After working a lot more with PostgreSQL, I happened to stumble upon a few things, mostly related to query optimisation, that at least for me weren't quite readily apparent. Please note that this is all with regards to PostgreSQL 9.3, but unless otherwise noted it should still be the case for 9.4 as well.
Slow DELETE
s
Obviously, indexes are key to good query performance. If you're already using
EXPLAIN
, with, or without ANALYZE
, chances are good you know how and why
your queries perform like they do. However I encountered a problem with a
DELETE
query, where the output from EXPLAIN
was as expected, i.e. it was
using the optimal plan, but still the performance was abysmal; a query to
delete about 300 elements in bulk, like DELETE FROM table WHERE id IN (...);
,
was quite fast to remove the elements (as tested from a separately running
psql
), but still the query took about three minutes(!) to complete.
In this scenario the table in question was about a million rows long, had a
primary index on the id
column and was referenced from three other tables,
which also had foreign key constraints set up; no other triggers were running
on any of the tables involved.
The postgres
server process in question wasn't doing anything interesting, it
was basically taking up one core with semop
calls as reported by strace
, no
other I/O was observed though.
At that point I finally turned to #postgresql
. Since the information I could
share wasn't very helpful, there were no immediate replies, but one hint
finally helped me to fix this problem. It turns out that the (kinda obvious)
solution was to check for missing indexes on foreign key constraints from
other tables. With two out of three indexes missing I resumed to CREATE
INDEX CONCURRENTLY...;
and about five minutes later the DELETE
was now
running in a few milliseconds.
The part where I was really frustrated here is that none of the available
statistics guided me in the search; EXPLAIN ANALYZE
apparently doesn't
include the runtime for foreign key constraints and they don't show up in
other places as well.

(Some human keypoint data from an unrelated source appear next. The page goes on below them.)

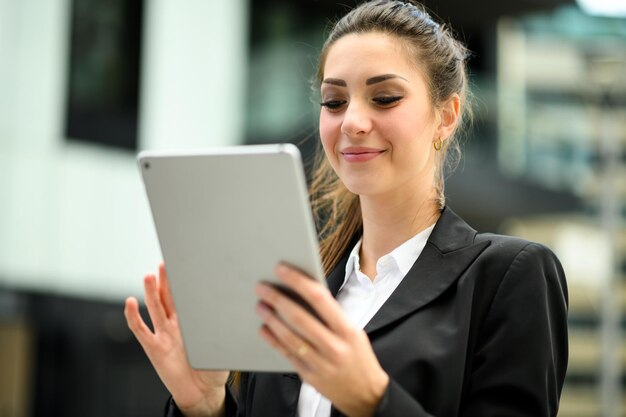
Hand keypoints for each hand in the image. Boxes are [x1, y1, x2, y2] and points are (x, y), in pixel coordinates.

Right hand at [124, 263, 228, 416]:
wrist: (202, 393)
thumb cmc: (213, 368)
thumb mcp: (222, 345)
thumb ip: (221, 328)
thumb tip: (228, 309)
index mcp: (193, 320)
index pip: (187, 296)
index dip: (184, 280)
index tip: (184, 262)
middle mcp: (176, 324)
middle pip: (169, 297)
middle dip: (167, 280)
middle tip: (165, 262)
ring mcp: (164, 334)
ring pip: (156, 308)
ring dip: (151, 292)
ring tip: (150, 276)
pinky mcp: (154, 348)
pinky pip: (141, 330)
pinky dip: (134, 316)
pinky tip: (130, 303)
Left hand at [255, 264, 388, 416]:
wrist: (366, 395)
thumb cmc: (359, 358)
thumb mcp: (354, 333)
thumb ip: (332, 317)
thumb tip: (304, 294)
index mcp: (348, 331)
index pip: (320, 298)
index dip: (299, 281)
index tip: (283, 270)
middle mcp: (334, 347)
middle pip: (299, 317)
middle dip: (278, 299)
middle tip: (262, 287)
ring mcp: (321, 364)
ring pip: (289, 337)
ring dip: (271, 319)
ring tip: (260, 305)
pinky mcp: (309, 377)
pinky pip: (287, 355)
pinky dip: (273, 340)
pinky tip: (264, 329)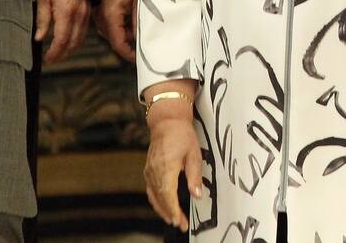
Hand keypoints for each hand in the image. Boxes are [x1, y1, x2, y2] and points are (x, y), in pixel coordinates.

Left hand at [36, 0, 90, 63]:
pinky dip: (77, 39)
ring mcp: (86, 12)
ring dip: (71, 49)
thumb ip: (42, 19)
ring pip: (81, 38)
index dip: (54, 53)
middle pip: (73, 43)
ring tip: (59, 53)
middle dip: (63, 55)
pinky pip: (85, 30)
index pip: (61, 41)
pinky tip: (69, 40)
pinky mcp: (88, 9)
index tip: (47, 59)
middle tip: (52, 60)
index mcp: (66, 12)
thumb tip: (39, 37)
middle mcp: (79, 15)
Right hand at [95, 0, 136, 61]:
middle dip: (127, 44)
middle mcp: (101, 19)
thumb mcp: (136, 3)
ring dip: (124, 35)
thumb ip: (137, 23)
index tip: (137, 58)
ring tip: (135, 27)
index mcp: (110, 17)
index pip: (118, 44)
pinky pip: (109, 27)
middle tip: (141, 42)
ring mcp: (99, 16)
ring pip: (112, 34)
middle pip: (114, 40)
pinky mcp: (100, 13)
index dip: (128, 53)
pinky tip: (128, 21)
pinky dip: (119, 28)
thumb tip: (139, 39)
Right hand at [144, 111, 201, 231]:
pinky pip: (150, 190)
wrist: (167, 121)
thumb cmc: (182, 135)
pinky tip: (163, 206)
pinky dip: (156, 201)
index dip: (174, 211)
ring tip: (173, 220)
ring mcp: (149, 170)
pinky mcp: (148, 169)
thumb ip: (194, 176)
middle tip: (181, 224)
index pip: (168, 195)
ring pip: (154, 196)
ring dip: (162, 210)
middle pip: (161, 198)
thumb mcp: (194, 154)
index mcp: (166, 167)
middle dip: (170, 214)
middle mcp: (155, 171)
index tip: (181, 221)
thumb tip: (196, 195)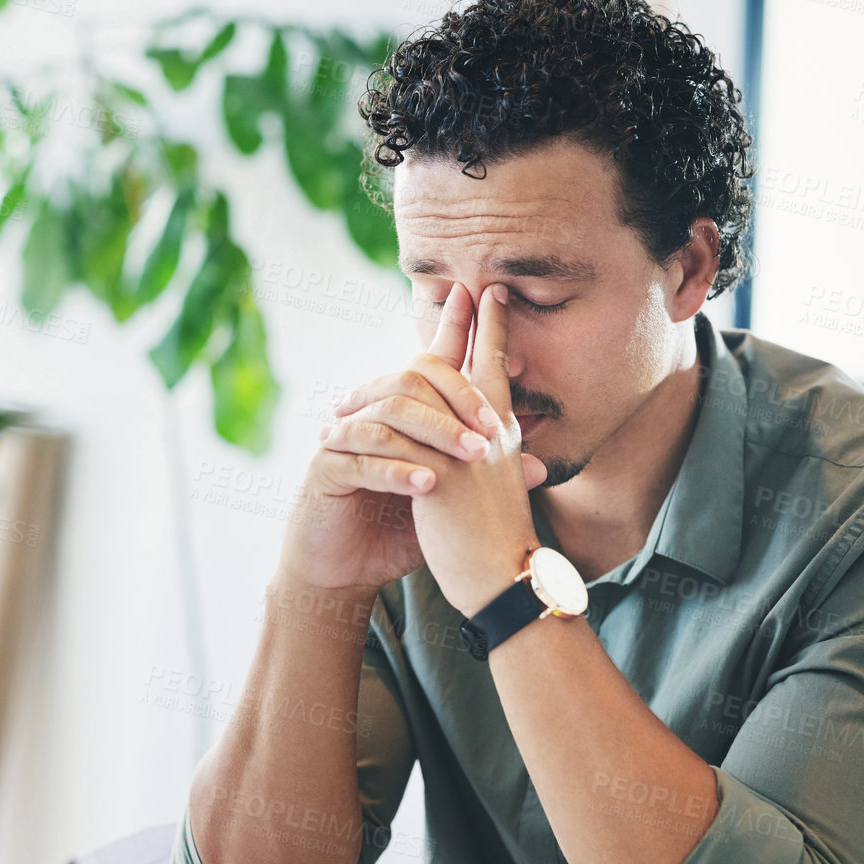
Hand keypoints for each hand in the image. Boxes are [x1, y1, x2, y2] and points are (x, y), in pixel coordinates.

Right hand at [275, 285, 543, 595]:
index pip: (431, 361)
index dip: (457, 326)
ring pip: (390, 416)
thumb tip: (538, 468)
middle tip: (494, 427)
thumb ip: (482, 481)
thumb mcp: (447, 503)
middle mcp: (371, 415)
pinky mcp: (325, 469)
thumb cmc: (395, 531)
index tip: (487, 295)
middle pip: (412, 379)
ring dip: (436, 434)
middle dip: (457, 398)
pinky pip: (362, 459)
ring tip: (472, 457)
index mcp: (402, 415)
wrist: (342, 568)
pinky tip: (429, 484)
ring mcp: (344, 439)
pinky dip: (399, 470)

In hindsight this is something that I should've checked
earlier (and from now on I will), but it's also a weakness of the analyze
framework not to help the developer to see the slowdowns involved in a
situation like this.
Common Table Expressions
Refactoring queries to reuse results with WITH
queries is absolutely worth it
and improved the runtime of rather large queries by a large factor. This is
something that can be seen from the query plan, so when you're using the same
expressions twice, start looking into this and see if it helps both for
readability (don't repeat yourself) and performance.
JSON result construction
We need nested JSON output in a few cases. This means (in 9.3, there are some
better functions available in 9.4) that a combination of
row_to_json(row(json_agg(...)))
was necessary to get proper nesting of
aggregated sub-objects, as well as wrapping the end result in another object,
because the output had to be formatted as a JSON object (with curly brackets)
instead of a JSON array (with rectangular brackets).
Technicalities aside the JSON support is pretty good and since the initial code
was written I've discovered that since we in many cases don't actually have
multiple results (for json_agg
), not using that method will again
significantly improve performance.
That means instead of something like the following:
SELECT row_to_json(row(json_agg(...))) FROM ... JOIN ... GROUP BY id;
, where the input to json_agg
is a single result from the JOIN
, we can
write the following instead:
SELECT row_to_json(row(ARRAY[...])) FROM ... JOIN ...;
, which, if you examine the output of EXPLAIN
, means no sorting because of
the GROUP BY
clause. The convenience of json_agg
here doesn't really
justify the significant slowdown caused by the aggregation function.
Note that the array constructed via ARRAY[]
is properly converted to JSON, so
the end result is again proper JSON.